ИЗБРАННЫЙ ОТРЫВОК
┏━━

Смотрите, как получилось!..

А через полчаса комиссара не стало. Шальной снаряд угодил в него прямым попаданием. Что-то мистическое было в моей творческой удаче. Гибель комиссара совпала с началом немецкого наступления.

Делать рисунки в стрелковых полках становилось всё труднее. Как-то раз во время сеанса мы попали под обстрел и едва успели спрыгнуть в окоп, оставив наверху шинель и планшет. Когда стрельба утихла, оказалось, что планшет с рисунками был весь в дырках, а шинель изорвана в клочья...

В политотделе, посмотрев на мой «живописный» вид, сказали:

Отправляйтесь в артполк. Там, должно быть, потише...

Артиллеристы меня встретили радушно, устроили в пустом

блиндаже и обещали с утра организовать работу. Но утром оказалось, что я совсем один в лесу. Не было ни людей, ни орудий, ни указателей. За ночь артполк куда-то ушёл, а обо мне забыли.

Лес был глухим, дорожные колеи незнакомыми. Я брёл, куда глаза глядят, пока не встретил трёх связистов, тащивших рации. Подозрительно оглядев меня, они проверили документы. Потом лаконично сообщили, что немцы прорвали линию фронта, и дивизия, чтобы не попасть в окружение, отошла на новые рубежи. Нам пробраться к своим можно лишь по обрывистому берегу Ловати. День и ночь мы шли, ползли, карабкались по кустам, переходили вброд притоки реки. В одном месте Ловать делала крутой поворот, и перед нами расстилался широкий луг. Перебегали поодиночке. Круживший в небе «Мессершмидт» гонялся за каждым из нас и бросал, не жалея, по несколько бомб. Наша группа распалась, и дальше пришлось добираться одному.

К счастью, скоро встретились старые знакомые из противотанкового дивизиона, накормили, обогрели меня, объяснили обстановку.

Я и раньше любил заглядывать к ним. В этой части в сорок первом году для меня началась война под Москвой. И недавно, накануне немецкого прорыва, я ночевал у них.

/.../ Все дороги, переправы были забиты искореженными повозками и орудиями, трупами людей и лошадей.

Опустел и штаб дивизии. Начальник политотдела лежал в медсанбате, и мне посоветовали идти к нему, во второй эшелон. Он, кажется, даже обрадовался моему появлению — за короткое время он привязался ко мне, уже не отдавал приказы, а обсуждал мои творческие замыслы, высоко ценя удачи. Зная это, политрук Малинин вынес из окружения мои рисунки вместе с партийными документами.

Поработайте пока здесь, во втором эшелоне, — сказал начальник политотдела, — идите в клуб, к музыкантам...

Целый год я пробыл на передовой и ни разу не слышал звука оркестра, даже не знал о его существовании.

┗━━

ЗАДАНИЕ A
Кто, согласно отрывку о фронтовом художнике, вынес его рисунки из окружения?
ЗАДАНИЕ B
Подхватите отрывок о фронтовом художнике и продолжите повествование после его последнего предложения.

ФРАГМЕНТЫ ДАННЫХ
┏━━

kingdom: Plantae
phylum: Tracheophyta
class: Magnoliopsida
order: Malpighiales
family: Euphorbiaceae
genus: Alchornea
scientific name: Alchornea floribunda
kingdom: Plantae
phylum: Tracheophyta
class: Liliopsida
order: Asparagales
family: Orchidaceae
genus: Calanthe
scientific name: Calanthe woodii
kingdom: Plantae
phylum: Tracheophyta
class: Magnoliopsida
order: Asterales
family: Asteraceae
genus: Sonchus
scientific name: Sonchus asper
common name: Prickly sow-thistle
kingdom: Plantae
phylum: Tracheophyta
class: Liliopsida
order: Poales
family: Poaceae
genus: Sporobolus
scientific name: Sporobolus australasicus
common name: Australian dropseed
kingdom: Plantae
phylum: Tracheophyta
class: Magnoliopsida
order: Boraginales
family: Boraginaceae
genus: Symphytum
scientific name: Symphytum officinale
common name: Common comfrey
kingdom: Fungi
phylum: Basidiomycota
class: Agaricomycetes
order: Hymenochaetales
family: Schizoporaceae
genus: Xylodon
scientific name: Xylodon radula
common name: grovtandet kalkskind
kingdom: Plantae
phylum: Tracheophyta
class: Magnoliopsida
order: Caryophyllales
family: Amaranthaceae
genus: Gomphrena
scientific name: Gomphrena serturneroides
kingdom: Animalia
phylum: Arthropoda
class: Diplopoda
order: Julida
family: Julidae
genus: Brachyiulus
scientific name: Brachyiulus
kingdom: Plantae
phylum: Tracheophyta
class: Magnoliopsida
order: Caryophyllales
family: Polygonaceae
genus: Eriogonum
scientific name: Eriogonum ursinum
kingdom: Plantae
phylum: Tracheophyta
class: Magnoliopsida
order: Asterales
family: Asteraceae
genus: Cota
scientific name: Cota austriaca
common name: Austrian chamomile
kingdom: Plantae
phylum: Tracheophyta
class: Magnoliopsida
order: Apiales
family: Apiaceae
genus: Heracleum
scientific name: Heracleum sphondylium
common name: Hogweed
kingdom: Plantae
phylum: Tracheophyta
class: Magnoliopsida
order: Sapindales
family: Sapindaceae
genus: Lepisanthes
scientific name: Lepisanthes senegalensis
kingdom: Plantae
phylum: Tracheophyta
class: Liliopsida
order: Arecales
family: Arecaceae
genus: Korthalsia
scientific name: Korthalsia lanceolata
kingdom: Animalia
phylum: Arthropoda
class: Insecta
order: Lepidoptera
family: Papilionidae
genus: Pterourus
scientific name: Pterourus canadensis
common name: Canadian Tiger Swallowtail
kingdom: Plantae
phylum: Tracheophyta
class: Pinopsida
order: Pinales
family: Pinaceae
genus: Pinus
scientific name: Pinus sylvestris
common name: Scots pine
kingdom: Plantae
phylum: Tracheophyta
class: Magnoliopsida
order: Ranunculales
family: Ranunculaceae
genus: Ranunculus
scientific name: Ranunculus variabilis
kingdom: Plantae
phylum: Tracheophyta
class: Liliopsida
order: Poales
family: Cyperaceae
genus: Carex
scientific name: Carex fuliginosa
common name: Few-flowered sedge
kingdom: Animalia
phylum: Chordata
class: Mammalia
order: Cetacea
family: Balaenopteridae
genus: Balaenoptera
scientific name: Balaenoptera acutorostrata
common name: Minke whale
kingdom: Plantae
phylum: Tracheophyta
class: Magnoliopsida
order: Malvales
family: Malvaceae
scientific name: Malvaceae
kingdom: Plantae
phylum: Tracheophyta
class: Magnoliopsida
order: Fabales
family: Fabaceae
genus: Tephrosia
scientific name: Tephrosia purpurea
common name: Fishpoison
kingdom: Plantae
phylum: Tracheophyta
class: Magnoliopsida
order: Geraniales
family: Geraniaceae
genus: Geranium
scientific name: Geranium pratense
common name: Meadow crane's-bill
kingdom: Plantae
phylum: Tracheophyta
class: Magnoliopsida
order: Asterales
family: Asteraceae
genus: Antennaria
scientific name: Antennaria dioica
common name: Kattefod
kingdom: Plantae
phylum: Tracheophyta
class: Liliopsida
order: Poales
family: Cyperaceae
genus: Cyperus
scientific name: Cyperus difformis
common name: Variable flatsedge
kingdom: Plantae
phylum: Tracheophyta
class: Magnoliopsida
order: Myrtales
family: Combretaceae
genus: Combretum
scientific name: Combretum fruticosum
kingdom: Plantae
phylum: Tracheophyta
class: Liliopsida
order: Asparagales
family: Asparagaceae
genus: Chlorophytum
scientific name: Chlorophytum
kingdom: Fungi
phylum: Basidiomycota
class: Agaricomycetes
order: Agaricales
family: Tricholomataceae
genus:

┗━━

ОТВЕТ A
Политрук Малинин вынес рисунки из окружения вместе с партийными документами.

ОТВЕТ B
По штатному расписанию дивизии полагается духовой оркестр в двенадцать человек, но редко уважающая себя часть ограничивалась этим количеством. Наш оркестр был вдвое больше положенного. Были здесь и скрипачи, и саксофонисты, и не какие-нибудь, а из оркестра Большого театра, из Радиокомитета, из джаза Утесова. Капельмейстером был известный еще до войны Виктор Николаевич Кнушевицкий.

По утрам, после завтрака Кнушевицкий собирал свою команду в каком-нибудь заброшенном сарае, и начиналось священнодействие. Из сарая доносилось кваканье, уханье — как из сказочного болота, их перекрывали протяжные трубные звуки, то высокие, то низкие, передразнивающие друг друга. Затем звуки сливались, становились стройнее и превращались в бетховенского Эгмонта. Внезапно они обрывались, а после недолгой паузы возникали снова, с большой уверенностью и стройностью.

Но бывало это не часто. На войне все музы могли жить по совместительству. Один музыкант был шофером и водил киномашину, другой был парикмахером, третий чинил часы, четвертый плясал в агитбригаде. При необходимости все работали на погрузке снарядов, но, главное, во время наступления — в медсанбате. Санитары из них получались первоклассные. Они помогали врачам при операциях, таскали раненых, делали перевязки.

/.../ Фактически во втором эшелоне музыканты были единственным регулярным воинским подразделением. Медсанбат почти целиком состоял из женщин, авторота всегда в разъездах, почта и хлебопекарня слишком малы. Поэтому иногда совсем не воинственным музыкантам приходилось отражать внезапные проникновения немцев в тыл дивизии.

Как-то второй эшелон тянулся по лесной просеке за продвигающимися вперед частями. А невдалеке, по параллельным просекам, двигались немцы. Заметив отставших благодушных тыловиков, немцы с воздуха стали бомбить их, а на земле завязалась перестрелка. Только расторопность и смелость музыкантов и агитбригады спасли дивизию от большой беды».